That makes sense, thank you for the explanation. That said, I suppose I'm still disappointed that a security vendor would manipulate extension installation to bypass checks on a platform, but I'm not particularly surprised that it's the kind of thing AVG would do.
Also, you probably don't want them to. I've got a huge problem with software that goes out of its way to prevent the user from doing something they explicitly want to do.
How is code supposed to determine user intent? The AVG developers would no doubt say the user intended to install their software and didn't want to have to learn all of the details, just like every other malware / adware vendor claims; the Chrome developers would say that users want to be secure but if you ask, millions of people will be insecure because they made a mistake or were encouraged to believe something was safer than it actually is.

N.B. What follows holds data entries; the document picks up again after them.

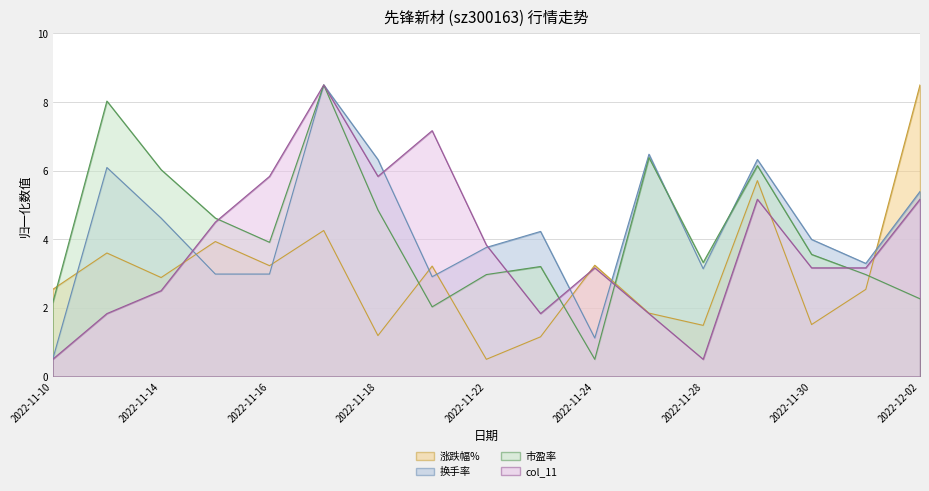

What position from the right is 2022-11-17?

12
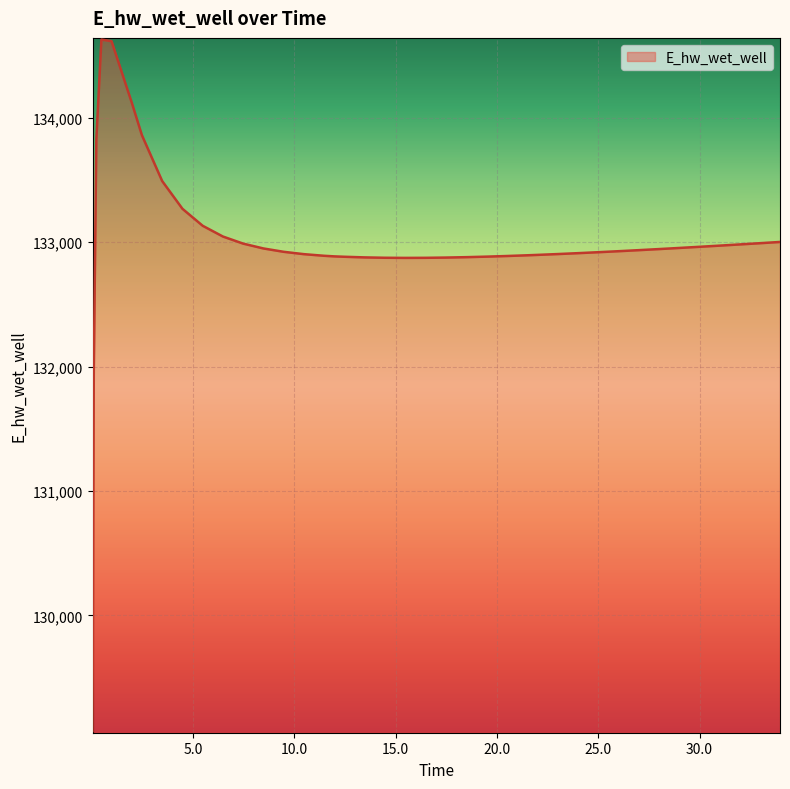

What is the greatest value displayed?

134628.0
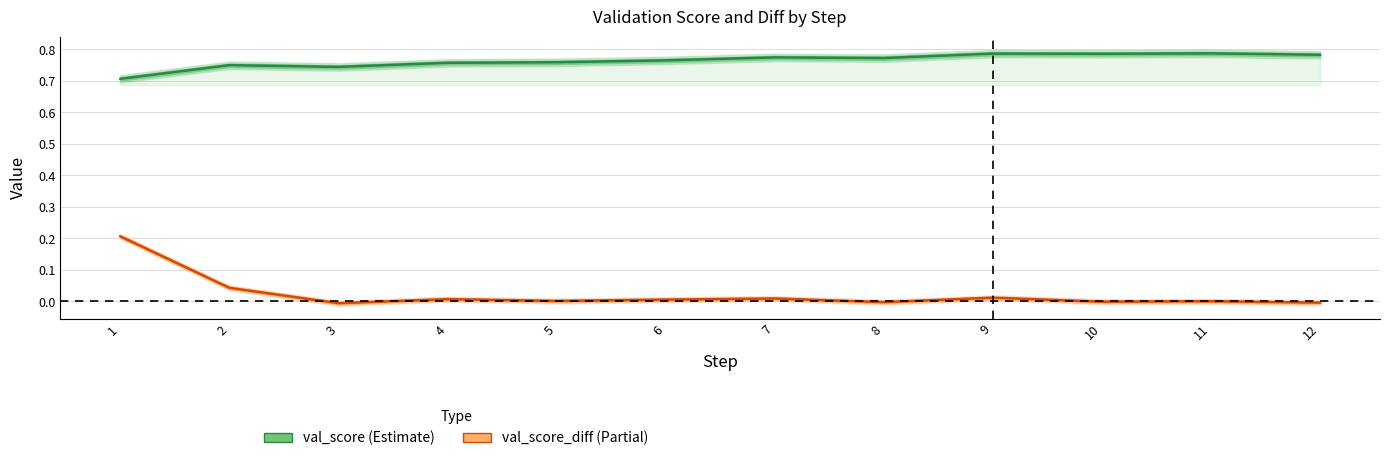

Reading left to right, extract all data points from this chart.

val_score: 0.7	0.7	0.7	0.8	0.8	0.8	0.8	0.8	0.8	0.8	0.8	0.8
val_score_diff: 0.2	0.0	-0.0	0.0	0.0	0.0	0.0	-0.0	0.0	-0.0	0.0	-0.0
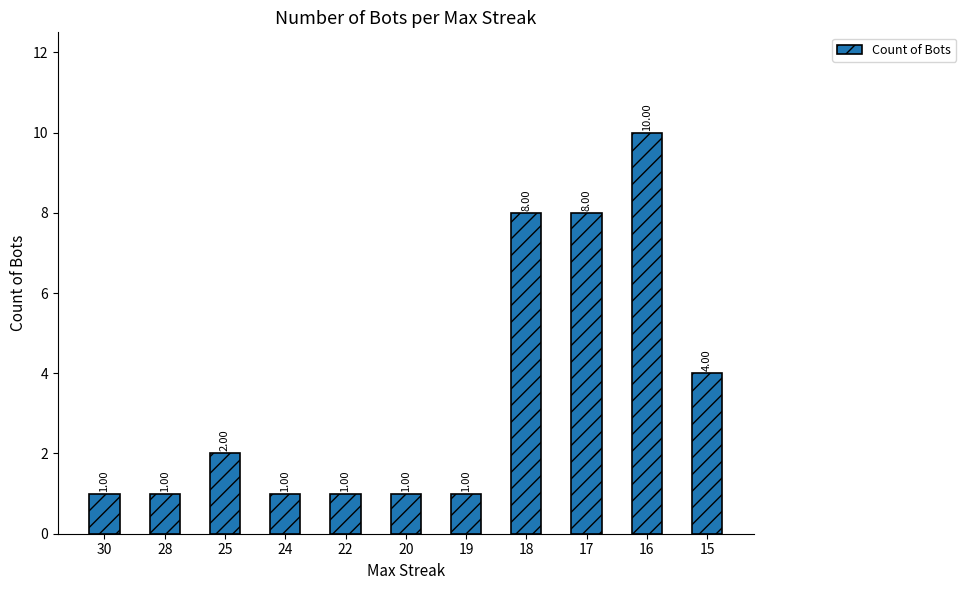

True or false: the data shows 1 at 28.

True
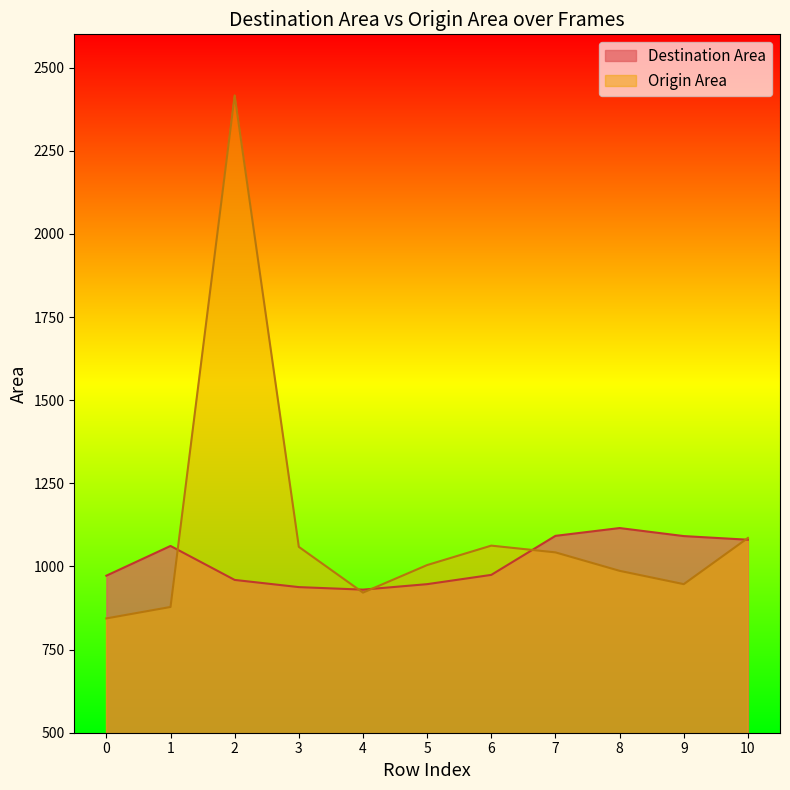

What is the sum of all Destination Area values?

11161.7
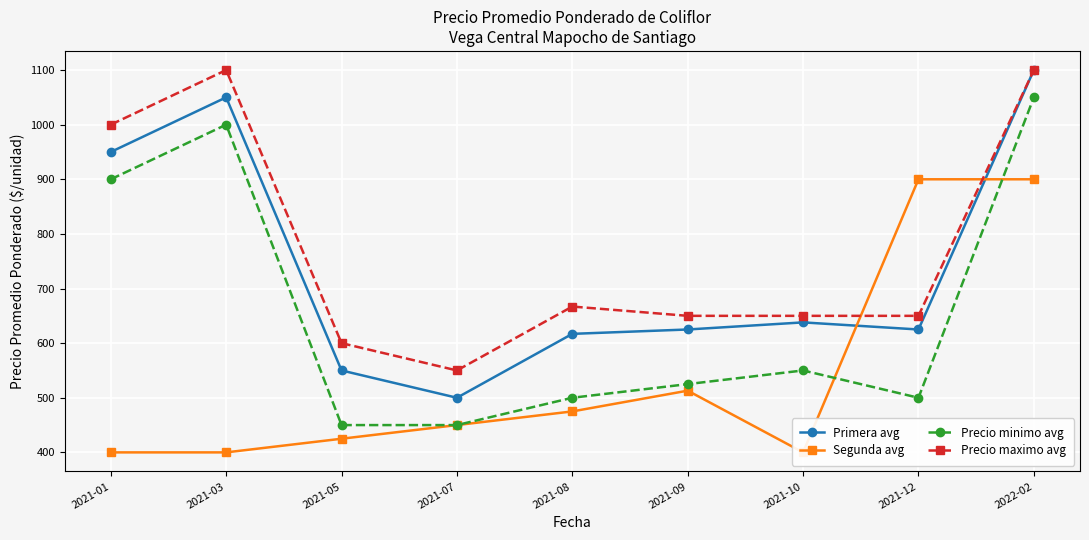

How many values in the Primera avg series are below 625?

3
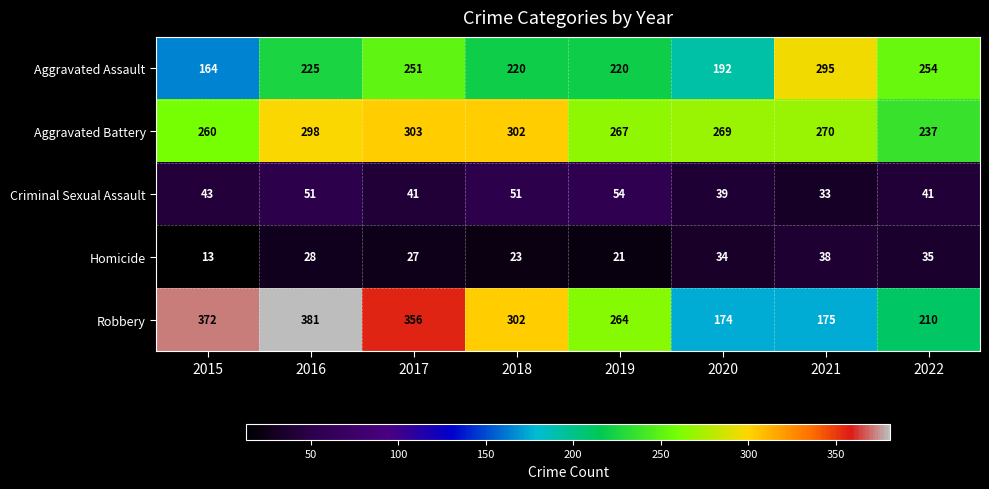

List the series in order of their peak value, highest first.

Robbery, Aggravated Battery, Aggravated Assault, Criminal Sexual Assault, Homicide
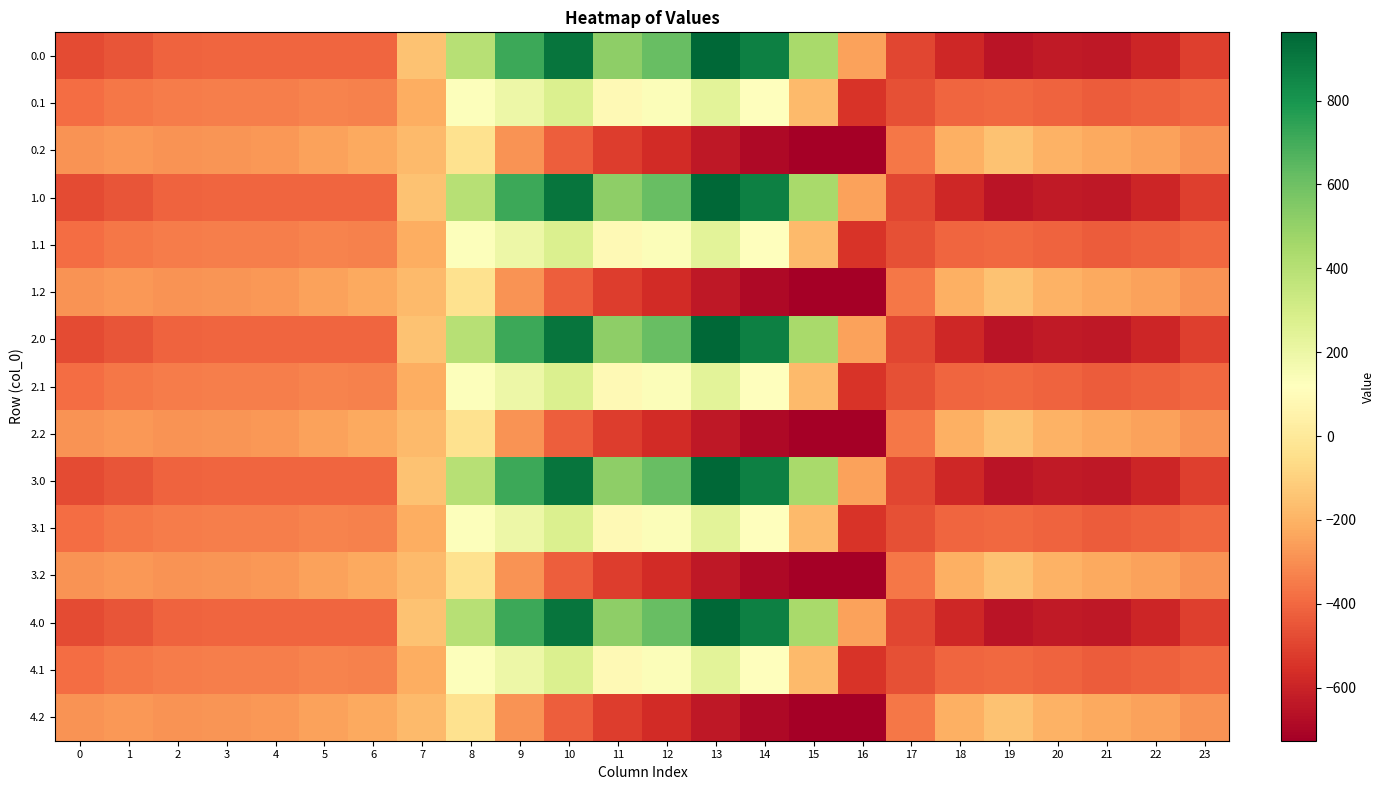

At which category is the sum across all series the highest?

10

There simply isn't a simple solution to this problem.

Chrome already blocks extensions not from the webstore on Windows, unless you use a developer branch. See http://chrome.blogspot.com/2014/05/protecting-chrome-users-f...
> I've got a huge problem with software that goes out of its way to prevent the user from doing something they explicitly want to do.

I guess you have a huge problem with Windows 7 or later or OS X 10.9 or later, which really go out of their way to prevent you from loading unsigned kernel-space device drivers.

Yes. Yes I do. I wasn't aware that wanting complete control of my devices was somehow a controversial stance around here.
it's not evident there's a lot of user intent here; almost certainly the user doesn't intend to break web security.